Hi Winnie
One of the message brokers is in downtime and there is a known issue with SAM Nagios that failover doesn't work with message broker. Message from SAM Nagios team
"Problem is related to the fact that WN probe picks random MSG from BDII.
If it pick the one in downtime it hungs until the job is aborted. This is a known issue as this component does not implement failover."
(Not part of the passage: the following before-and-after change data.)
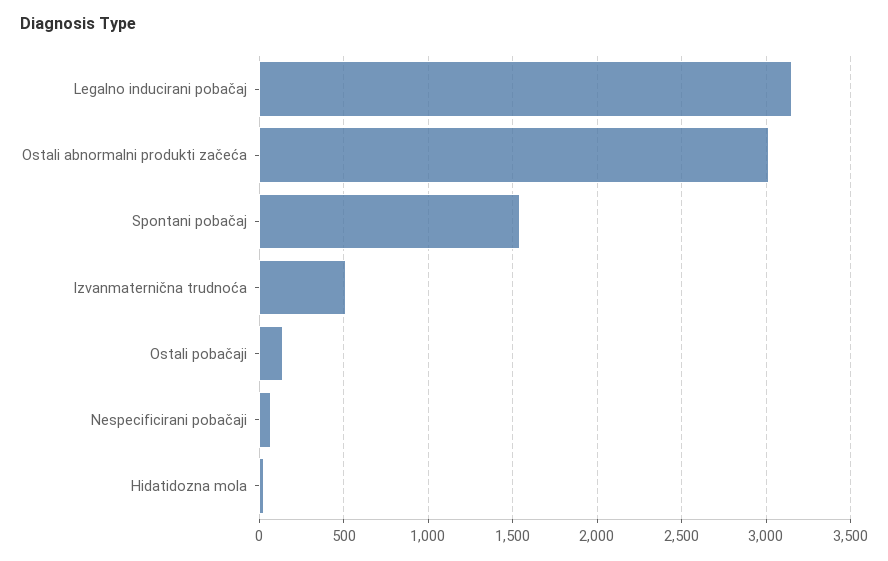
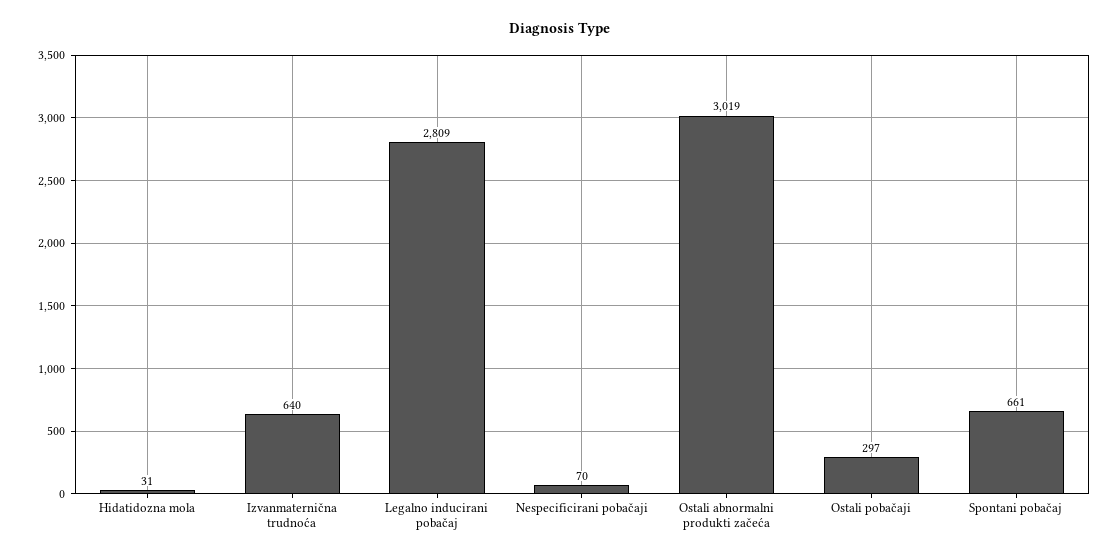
  {
-   "Legalno inducirani pobačaj": 3150,
+   "Legalno inducirani pobačaj": 2809,
    "Ostali abnormalni produkti začeća": 3019,
-   "Spontani pobačaj": 1550,
+   "Spontani pobačaj": 661,
-   "Izvanmaternična trudnoća": 500,
+   "Izvanmaternična trudnoća": 640,
-   "Ostali pobačaji": 150,
+   "Ostali pobačaji": 297,
    "Nespecificirani pobačaji": 70,
    "Hidatidozna mola": 31
  }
There was a temporary workaround but it didn't work for us. I have removed some old jobs manually. The sites are not penalized if there is infrastructure issue across all NGI's. The downtime of message broker will end today at 3PM.
Cheers
Kashif
> -----Original Message-----
> From: Testbed Support for GridPP member institutes [mailto:TB-
> [log in to unmask]] On Behalf Of Winnie Lacesso
> Sent: 25 January 2016 08:41
> To: [log in to unmask]
> Subject: All weekend :( Re: CREAM-CEs, "No handlers could be found for
> logger "stomp.py""
>
> This is still happening to what look like all UK CREAM-CEs, all weekend =
> FAIL*; opssgm jobs are hanging with error
>
> > --bdii-uri lcgbdii.gridpp.rl.ac.uk:2170 No handlers could be found for
> > logger "stomp.py"
>
> then they hit the jobslot walltime limit, after using zero CPU time
>
> Resource_List.cput=00:20:00 Resource_List.neednodes=1
> Resource_List.nodect=1
> Resource_List.nodes=1 Resource_List.walltime=00:30:00
>
> and fail.
>
> Could someone *please* go stomp on the snoozing handlers, please, &
> wake them up..?
>
>
> * so it better not be a site has to "explain" the 3 days of site FAIL ops tests!
|